Subtract the typical, baseline load (lambda_0) from the max capacity (mu), and that gives you how much headroom (H) you have.
The signal processing definition of headroom: the "space" between the normal operating level of a signal and the point at which the system can no longer handle it without distortion or clipping.
So headroom here can be thought of "wiggle room", if that is a more intuitive term to you.
Or, if possible make latency a feature (embrace the queue!). For service to service internal stuff e.g. something like a request to hard delete something, this can always be a queue.
And obviously you can scale up as the queue backs up.
I do love the maths tho!
https://en.wikipedia.org/wiki/Braess%27_paradox
https://en.wikipedia.org/wiki/Jevons_paradox
I guess it's the same underlying principle for both paradoxii.
In fact, increasing capacity can make the problems worse due to the new capacity being thought of as available by many people at the same time.
Also, the plural should be quantified when possible: one paradox, two tridox, three quatrodox...
A few fun videos covering this. I first saw Steve Mould's. He links to Up and Atom. Both are fun.
In a simple, ideal world, your developers can issue the same number of jobs as you have CPUs available. Until you run into jobs that take more memory than is available. Or that access more disk/network IO than is available.
So you setup temporary storage, or in-memory storage, or stagger the jobs so only a couple of them hit the disks at a time, and then you measure performance in groups of 4 or 8 to see when performance falls off, or stand up an external caching server, or whatever else you can come up with to work within your budget and available resources.
If you do that, you're likely to have a latency on the order of almost a millisecond, putting the previous tokens in one end would get you the logits for the next at a rate of let's say 1000 tokens per second... impressive at current rates.

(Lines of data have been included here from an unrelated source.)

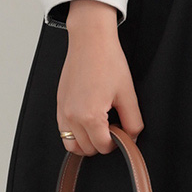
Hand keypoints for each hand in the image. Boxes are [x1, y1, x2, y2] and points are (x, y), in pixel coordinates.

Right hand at [56, 0, 142, 155]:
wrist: (90, 41)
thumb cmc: (108, 62)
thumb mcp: (128, 94)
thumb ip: (133, 122)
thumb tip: (132, 137)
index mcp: (90, 116)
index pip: (103, 147)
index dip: (116, 143)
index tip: (122, 132)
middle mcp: (72, 116)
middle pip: (87, 149)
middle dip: (102, 142)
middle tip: (112, 125)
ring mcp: (63, 111)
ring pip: (72, 145)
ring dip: (86, 142)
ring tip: (100, 126)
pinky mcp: (59, 105)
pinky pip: (64, 131)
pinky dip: (75, 133)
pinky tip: (88, 120)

You could also take that same array, and program in several latches along the way to synchronize data at selected points, and enabling pipelining. This might produce a slight (10%) increase in latency, so a 10% or so loss in throughput for a single stream. However, it would allow you to have multiple independent streams flowing through the FPGAs. Instead of serving 1 customer at 1000 tokens/second, you might have 10 or more customers each with their 900 tokens/second.
Parallelism and pipelining are the future of compute.